Fortunately, the article closes with a quote from Trent Henry, who says “That means FTP is not the real issue as much as it is a server-protection issue.”

OK, But a ZDNet blogger says so, too.

Well, yeah, an article in a recent ZDNet blog entry – on storage, not networking or security (rather like getting security advice from Steve Gibson, a hard-drive expert) – rants on about how his web site got hacked into (through WordPress, not FTP), and as a result, he’s taken to heart a suggestion not to use FTP.

Such a non-sequitur just leaves me breathless. So here’s my take:

FTP Has Been Secure for Years

But some people have just been too busy, or too devoted to other solutions, to take notice.

FTP first gained secure credentials with the addition of support for SASL and SKey. These are mechanisms for authenticating users without passing a password or password-equivalent (and by “password-equivalent”, I’m including schemes where the hash is passed as proof that you have the password – an attacker can simply copy the hash instead of the password). These additional authentication methods give FTP the ability to check identity without jeopardising the security of the identified party. [Of course, prior to this, there were IPsec and SOCKS solutions that work outside of the protocol.]

OK, you might say, but that only protects the authentication – what about the data?

FTP under GSSAPI was defined in RFC 2228, which was published in October 1997 (the earliest draft copy I can find is from March 1995), from a draft developed over the preceding couple of years. What’s GSSAPI? As far as anyone really needs to know, it’s Kerberos.

This inspired the development of FTP over SSL in 1996, which became FTP over TLS, and which finally became RFC 4217. From 1997 to 2003, those of us in the FTPExt Working Group were wondering why the standard wasn’t yet an RFC, as draft after draft were submitted with small changes, and then apparently sat on by the RFC editor – during this time, several compatible FTP clients, servers and proxies were produced that compatibly supported FTP over TLS (and/or SSL).

Why so long from draft to publication?

One theory that was raised is that the IETF were trying to get SSH-based protocols such as SFTP out before FTP over TLS (which has become known as “FTPS”, for FTP over SSL).

SFTP was abandoned after draft 13, which was made available in July 2006; RFC 4217 was published in October 2005. So it seems a little unlikely that this is the case.

The more likely theory is simply that the RFC Editor was overworked – the former RFC Editor, Jon Postel, died in 1998, and it’s likely that it took some time for the new RFC Editor to sort all the competing drafts out, and give them his attention.

What did the FTPExt Working Group do while waiting?

While we were waiting for the RFC, we all built compatible implementations of the FTP over TLS standard.

One or two of us even tried to implement SFTP, but with the draft mutating rapidly, and internal discussion on the SFTP mailing list indicating that no-one yet knew quite what they wanted SFTP to be when it grew up, it was like nailing the proverbial jelly to a tree.
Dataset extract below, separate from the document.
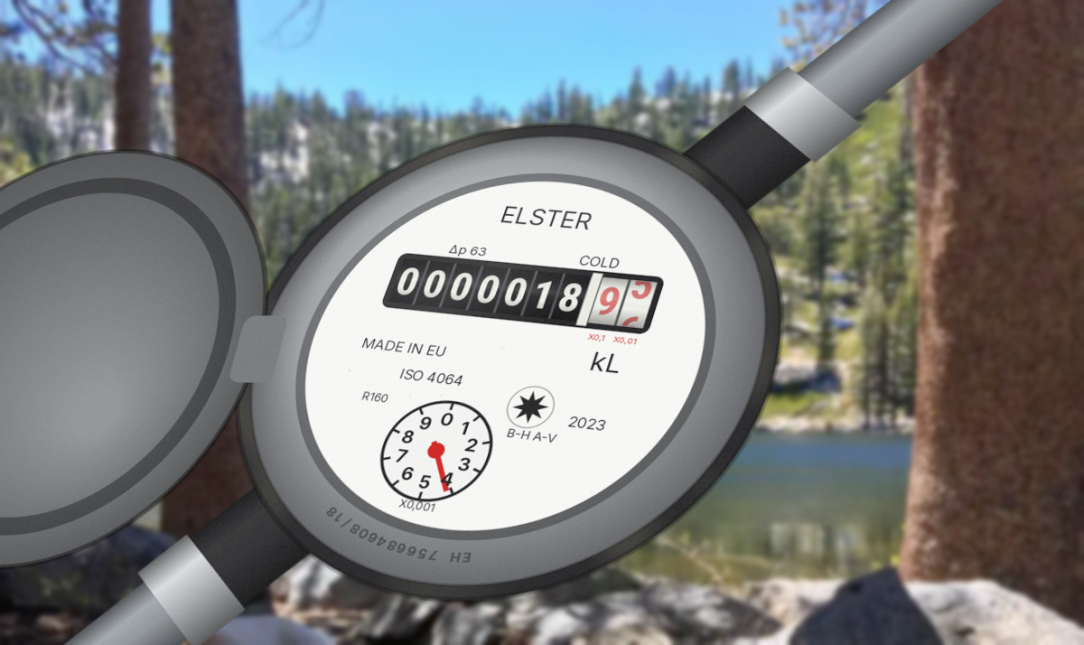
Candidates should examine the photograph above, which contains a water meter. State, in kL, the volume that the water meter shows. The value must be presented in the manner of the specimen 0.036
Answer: 18.954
Then the SFTP standardisation process ground to a halt, as everyone lost interest. This is why getting SFTP implementations to interoperate is sometimes so frustrating an experience.
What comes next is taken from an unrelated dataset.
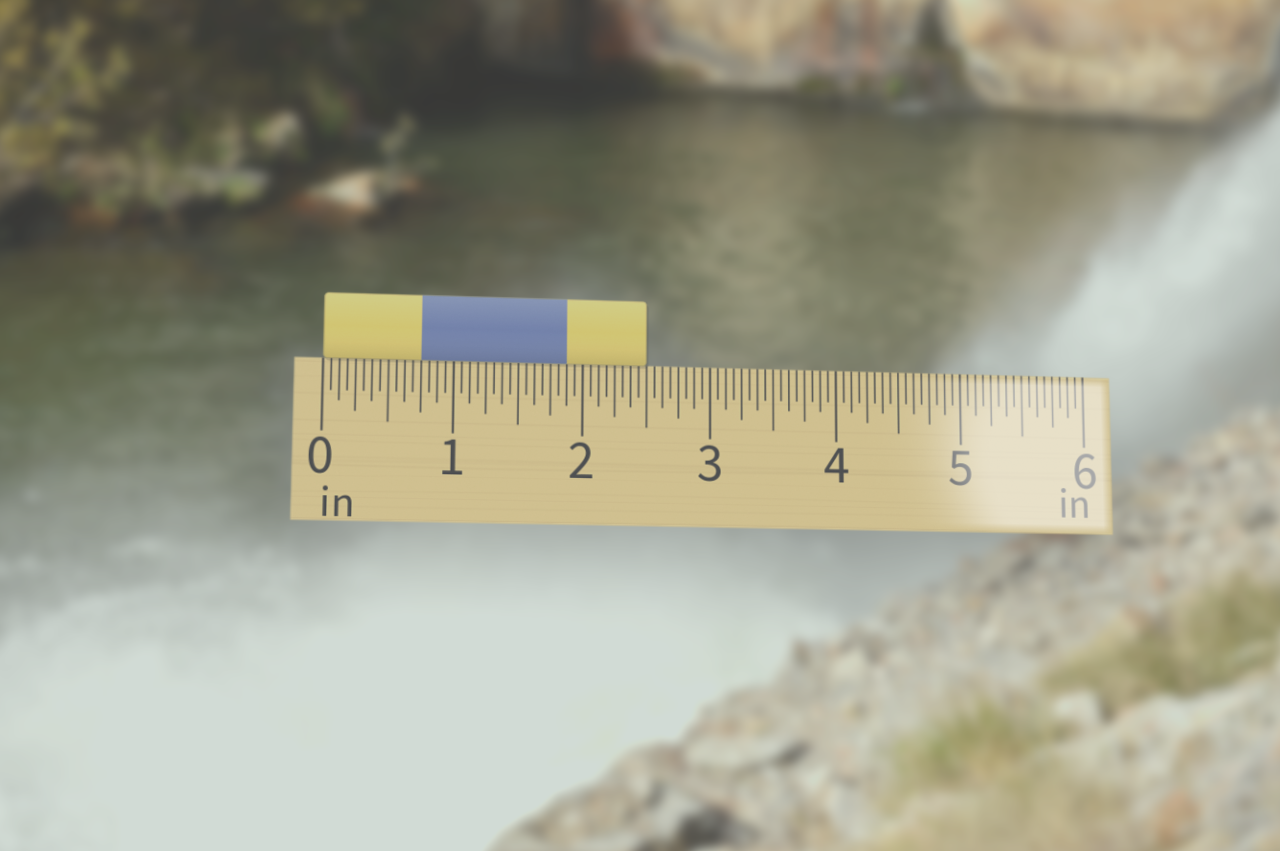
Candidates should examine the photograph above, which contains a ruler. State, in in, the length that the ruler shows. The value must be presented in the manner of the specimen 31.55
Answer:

FTPS, however – that was solidly defined, and remains a very compatible protocol with few relevant drawbacks. Sadly, even FTP under GSSAPI turned out to have some reliability issues (the data transfer and the control connection, though over different asynchronous channels, share the same encryption context, which means that the receiver must synchronise the two asynchronous channels exactly as the sender did, or face a loss of connection) – but FTP over TLS remains strong and reliable.
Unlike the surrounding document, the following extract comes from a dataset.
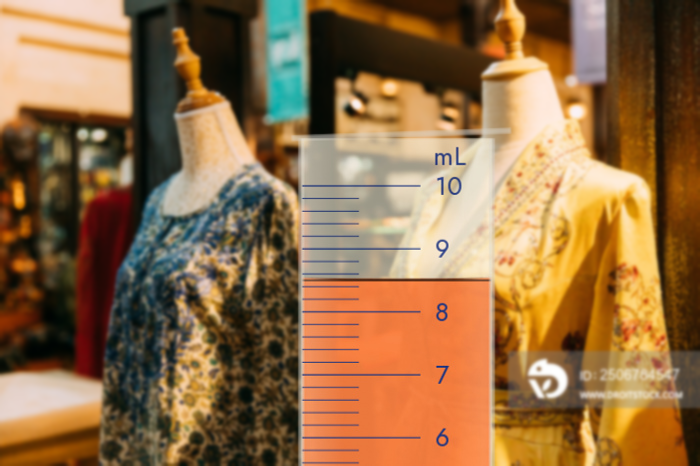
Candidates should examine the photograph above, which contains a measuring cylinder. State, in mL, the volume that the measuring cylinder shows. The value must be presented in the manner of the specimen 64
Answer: 8.5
So, why does no-one know about FTPS?

Actually, there’s lots of people that do – and many clients and servers, proxies and tunnels, exist in real life implementations. Compatibility issues are few, and generally revolve around how strict servers are about observing the niceties of the secure transaction.

Even a ZDNet blogger or two has come across FTPS, and recommends it, although of course he recommends the wrong server.

My recommendation?

WFTPD Pro. Unequivocally. Because I know who wrote it, and I know what went into it. It’s all good stuff.